Question

I was wondering if there were any real drawbacks associated with using LOGO? I know it's meant for teaching kids, but it could theoretically be used for higher level projects. Are there any real drawbacks beside the many different versions of it?

Was it helpful?

Solution

Apart from the practical issues (cross platform support, libraries), I think the main issue is that it has dynamic scope (see this discussion). That tends to get confusing, particularly for a functional language, and leads to difficult-to-solve bugs.

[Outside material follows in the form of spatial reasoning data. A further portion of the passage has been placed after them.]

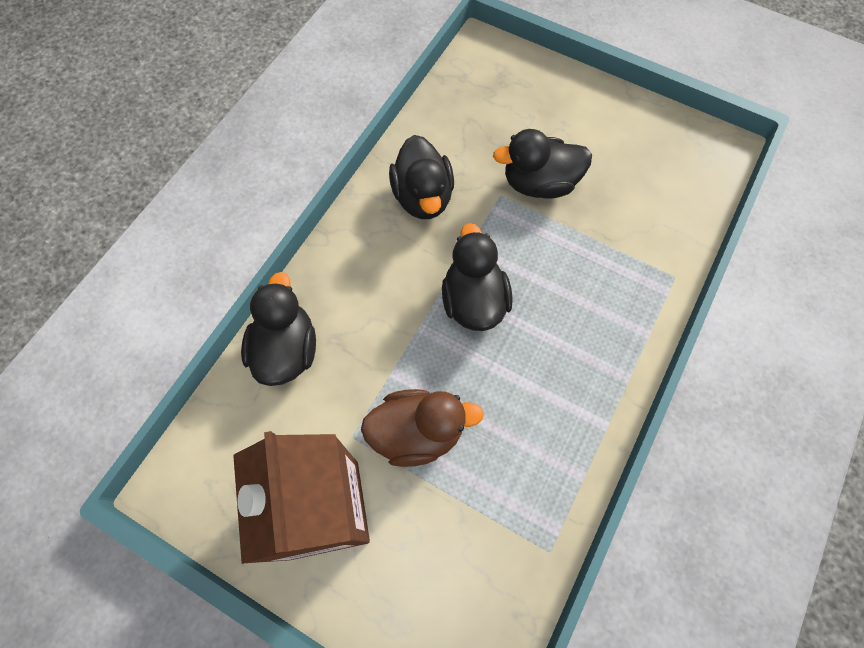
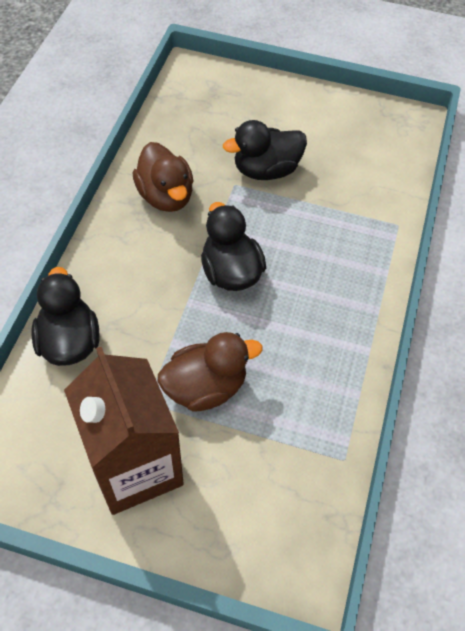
camera: 15 degrees left, 10 degrees down
black duck [389,135,454,219] -> brown duck [133,142,193,212]

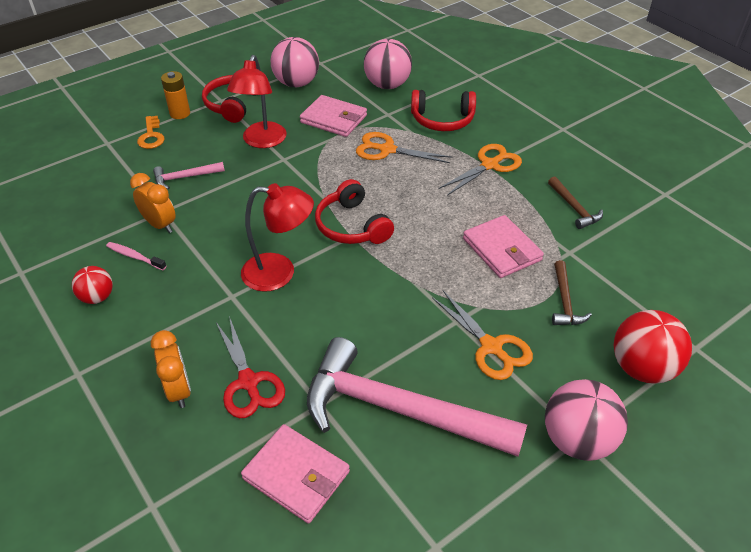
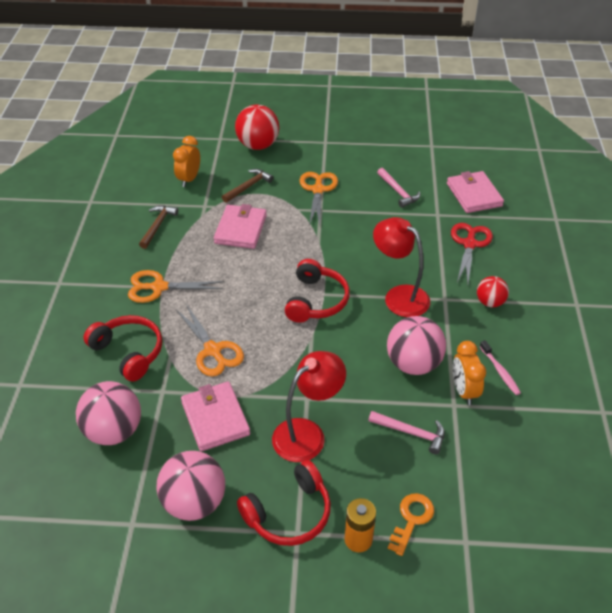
camera: 140 degrees left, 0 degrees up
red ball [72,266,113,304] -> red ball moved to [477,276,509,307]
orange clock [151,330,191,408] -> orange clock moved to [173,136,200,187]
pink hammer [307,337,527,457] -> pink hammer [377,168,420,208], size x0.43
pink ball [545,379,628,461] -> pink ball moved to [387,316,446,375]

But, other than that, I understand it’s a pretty cool (lispish and underestimated) language (see link above, which has an interesting discussion).

OTHER TIPS

Actually LOGO is quite broadly used: http://ccl.northwestern.edu/netlogo/

Mostly the issues are the same as any scripted language. Plus the user base (although not small) definitely isn't huge.

It depends on what you mean by "real". FMSLogo is very mature and stable. It has fast dictionary-like structures called "properties". It has arrays, lists, saves images to GIF, TCP-IP communication, triggers, exceptions, elimination of tail-end recursion. It even support a swiss-knife library that does a bunch of different useful things like HTML generation, date handling, polynomial factoring, numerical integration...

A big drawback would be lack of support for specific problems you may encounter using a site such as this. Just see how many logo related posts there are here compared to say java or c++.